The module executable is currently only supported on linux/arm64, linux/amd64, and darwin/arm64. Make sure your machine is running on one of these architectures to avoid exec format issues.

Supported Models

Components

  • viam:luxonis:oak-d - Configures the OAK-D integrated camera model.
  • viam:luxonis:oak-ffc-3p - Configures the OAK-FFC-3P non-integrated model with flexible board and camera sensor support.

Other OAK family cameras may work with the either component model, but are not officially supported and tested.

Services

How to use on your own machine

Note

Before configuring your resource, you must create a new smart machine. See here for how to do that and more on the setup and configuration process as a whole.

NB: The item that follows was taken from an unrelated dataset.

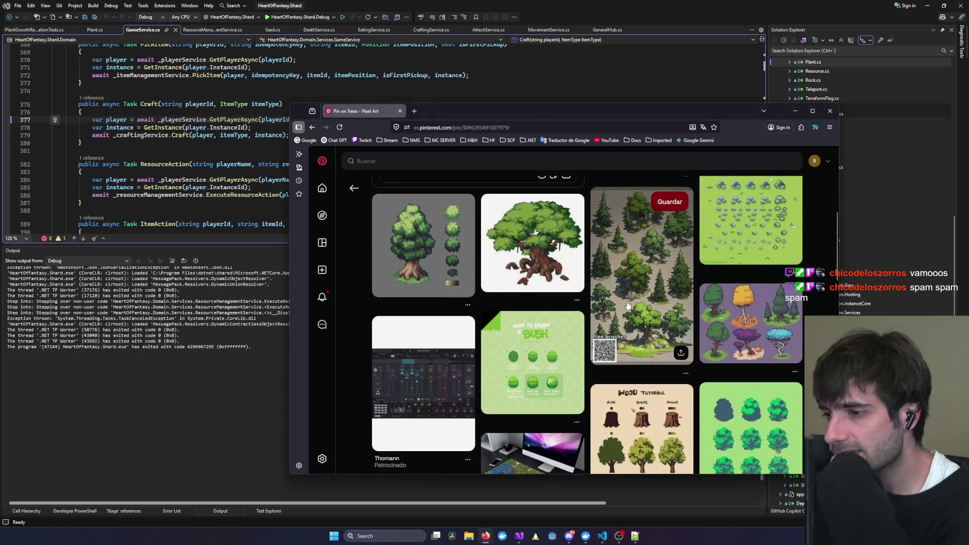
Open the Procreate Drawing Process pin of painted forest trees.
{"action": "left_click", "coordinate": [628, 305]}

Navigate to the CONFIGURE tab of your machine's page in the Viam app.

Add camera / oak-d or camera / oak-ffc-3p to your machine. Enter a name for your camera and click Create.

Add vision service yolo-detection-network to your machine. Enter a name for your service and click Create.

On the new resource config panel, modify the attributes JSON in the Attributes box. If you are confused which attributes to supply, consult the per-model attribute configuration guides below.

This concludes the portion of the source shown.